• _Written task 1_: Reproduce word for word the part of the board governance passage that begins at the words "Policy With Regard" and ends after the words "that they file.".
• _Written task 2_: Name every group of people that the board governance passage says Section 16(a) requires to file ownership reports.
• _Written task 3_: Continue the board governance passage from its last sentence.

[Opening Passage provided section]

Our nominating and governance committee operates pursuant to a charter approved by our board of directors and nominating and governance committee.  A copy of the charter of our nominating and governance committee is posted in the “Investors” section of our website at www.overhillfarms.com.  Our nominating and governance committee acted by written consent to recommend that our board of directors nominate all of the existing directors as director nominees for re-election to our board of directors at our 2010 annual meeting of stockholders.  No nominating and governance committee meetings were held during fiscal year 2009.

Policy With Regard to Board Members’ Attendance at Annual Meetings

It is our policy that our directors are invited and encouraged to attend all of our annual meetings.  At the time of our 2009 annual meeting of stockholders, we had five directors, all of whom were in attendance at the meeting.
 
Section 16(a) Beneficial Ownership Reporting Compliance

Section 16(a) of the Securities Exchange Act of 1934 (“Exchange Act”), requires our executive officers and directors, and persons who beneficially own more than 10% of our common stock, to file initial reports of ownership and reports of changes in ownership with the Commission.  These officers, directors and stockholders are required by Commission regulations to furnish us with copies of all reports that they file.

[Closing Passage provided section]
[Opening Provided records section]

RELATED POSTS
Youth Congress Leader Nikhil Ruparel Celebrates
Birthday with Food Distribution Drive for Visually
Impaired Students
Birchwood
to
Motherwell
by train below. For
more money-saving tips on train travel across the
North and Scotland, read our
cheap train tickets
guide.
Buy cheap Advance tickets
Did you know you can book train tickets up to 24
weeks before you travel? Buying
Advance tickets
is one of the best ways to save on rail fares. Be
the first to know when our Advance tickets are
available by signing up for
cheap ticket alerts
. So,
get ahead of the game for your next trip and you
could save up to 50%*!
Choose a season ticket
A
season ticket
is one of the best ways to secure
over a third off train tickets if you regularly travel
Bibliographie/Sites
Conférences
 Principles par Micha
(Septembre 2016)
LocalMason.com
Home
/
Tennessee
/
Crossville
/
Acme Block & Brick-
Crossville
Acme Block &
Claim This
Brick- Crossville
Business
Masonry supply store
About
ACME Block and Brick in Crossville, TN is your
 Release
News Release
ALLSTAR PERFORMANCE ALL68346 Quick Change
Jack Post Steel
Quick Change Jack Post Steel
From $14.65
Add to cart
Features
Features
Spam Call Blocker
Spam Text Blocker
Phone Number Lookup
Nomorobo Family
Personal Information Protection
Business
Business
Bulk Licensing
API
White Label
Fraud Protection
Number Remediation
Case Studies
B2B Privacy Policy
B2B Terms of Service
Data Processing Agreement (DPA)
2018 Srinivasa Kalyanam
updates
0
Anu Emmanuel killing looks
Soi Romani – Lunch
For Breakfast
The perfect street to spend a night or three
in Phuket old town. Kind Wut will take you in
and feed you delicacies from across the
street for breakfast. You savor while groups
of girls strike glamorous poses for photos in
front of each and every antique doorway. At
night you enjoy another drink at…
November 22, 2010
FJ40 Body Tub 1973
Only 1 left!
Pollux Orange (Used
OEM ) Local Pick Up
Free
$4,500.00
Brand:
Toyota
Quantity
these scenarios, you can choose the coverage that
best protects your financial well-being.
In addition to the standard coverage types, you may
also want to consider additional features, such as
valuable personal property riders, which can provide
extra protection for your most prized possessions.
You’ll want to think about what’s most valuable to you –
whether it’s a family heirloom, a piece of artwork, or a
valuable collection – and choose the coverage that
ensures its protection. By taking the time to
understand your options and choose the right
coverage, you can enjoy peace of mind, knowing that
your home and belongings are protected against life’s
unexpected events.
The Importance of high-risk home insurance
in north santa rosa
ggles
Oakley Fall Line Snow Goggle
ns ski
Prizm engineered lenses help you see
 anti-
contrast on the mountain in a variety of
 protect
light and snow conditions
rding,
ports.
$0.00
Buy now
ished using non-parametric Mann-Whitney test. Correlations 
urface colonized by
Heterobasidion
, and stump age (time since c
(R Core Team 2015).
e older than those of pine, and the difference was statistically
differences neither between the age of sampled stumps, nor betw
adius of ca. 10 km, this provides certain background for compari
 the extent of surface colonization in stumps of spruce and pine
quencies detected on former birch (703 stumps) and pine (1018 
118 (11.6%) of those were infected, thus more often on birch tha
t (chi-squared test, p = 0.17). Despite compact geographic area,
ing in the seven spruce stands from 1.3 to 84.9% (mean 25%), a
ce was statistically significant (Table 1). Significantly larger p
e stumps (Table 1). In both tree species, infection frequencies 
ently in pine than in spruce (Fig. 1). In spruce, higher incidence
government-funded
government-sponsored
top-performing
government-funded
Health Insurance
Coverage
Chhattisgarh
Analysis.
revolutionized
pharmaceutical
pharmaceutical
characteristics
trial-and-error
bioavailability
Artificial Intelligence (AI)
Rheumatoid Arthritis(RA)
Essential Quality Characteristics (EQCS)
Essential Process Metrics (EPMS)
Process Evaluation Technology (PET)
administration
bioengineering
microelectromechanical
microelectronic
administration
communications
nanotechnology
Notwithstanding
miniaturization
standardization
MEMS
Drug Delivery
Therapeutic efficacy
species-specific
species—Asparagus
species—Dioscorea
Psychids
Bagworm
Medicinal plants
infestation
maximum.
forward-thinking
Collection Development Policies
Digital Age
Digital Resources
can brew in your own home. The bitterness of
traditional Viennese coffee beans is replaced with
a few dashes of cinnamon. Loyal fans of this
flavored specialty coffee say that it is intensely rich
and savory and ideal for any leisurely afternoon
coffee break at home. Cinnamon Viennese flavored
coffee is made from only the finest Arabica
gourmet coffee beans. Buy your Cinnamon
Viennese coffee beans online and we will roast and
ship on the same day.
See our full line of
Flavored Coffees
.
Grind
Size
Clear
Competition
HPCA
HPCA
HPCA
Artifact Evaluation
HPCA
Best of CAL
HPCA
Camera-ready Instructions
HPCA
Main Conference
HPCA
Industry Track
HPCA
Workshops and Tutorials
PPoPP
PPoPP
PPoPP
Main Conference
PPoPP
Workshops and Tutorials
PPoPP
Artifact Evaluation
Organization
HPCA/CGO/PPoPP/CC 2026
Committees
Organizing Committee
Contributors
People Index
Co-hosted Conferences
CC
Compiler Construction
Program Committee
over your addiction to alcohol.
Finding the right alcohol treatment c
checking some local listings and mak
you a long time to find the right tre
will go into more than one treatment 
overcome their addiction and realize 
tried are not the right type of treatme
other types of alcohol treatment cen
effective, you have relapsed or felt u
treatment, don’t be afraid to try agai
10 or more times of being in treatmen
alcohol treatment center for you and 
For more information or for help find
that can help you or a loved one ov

[Closing Provided records section]

• _Answer section 1_:
Policy With Regard to Board Members’ Attendance at Annual Meetings

It is our policy that our directors are invited and encouraged to attend all of our annual meetings.  At the time of our 2009 annual meeting of stockholders, we had five directors, all of whom were in attendance at the meeting.
 
Section 16(a) Beneficial Ownership Reporting Compliance

Section 16(a) of the Securities Exchange Act of 1934 (“Exchange Act”), requires our executive officers and directors, and persons who beneficially own more than 10% of our common stock, to file initial reports of ownership and reports of changes in ownership with the Commission.  These officers, directors and stockholders are required by Commission regulations to furnish us with copies of all reports that they file.

• _Answer section 2_:
- Executive officers
- Directors
- Persons who beneficially own more than 10% of the common stock

• _Answer section 3_:
Based solely upon a review of copies of the reports furnished to us during the fiscal year ended September 27, 2009 and thereafter, or any written representations received by us from directors, officers and beneficial owners of more than 10% of our common stock (“reporting persons”) that no other reports were required, we believe that, during fiscal year 2009, all Section 16(a) filing requirements applicable to our reporting persons were met, except that Alexander Auerbach filed one late Form 4 reporting a single transaction.


Executive Compensation

Compensation Discussion and Analysis

Compensation Governance

Our compensation committee is responsible for reviewing and making recommendations to our board of directors regarding compensation policy for our executive officers and also has the authority to approve grants under our option and stock plans.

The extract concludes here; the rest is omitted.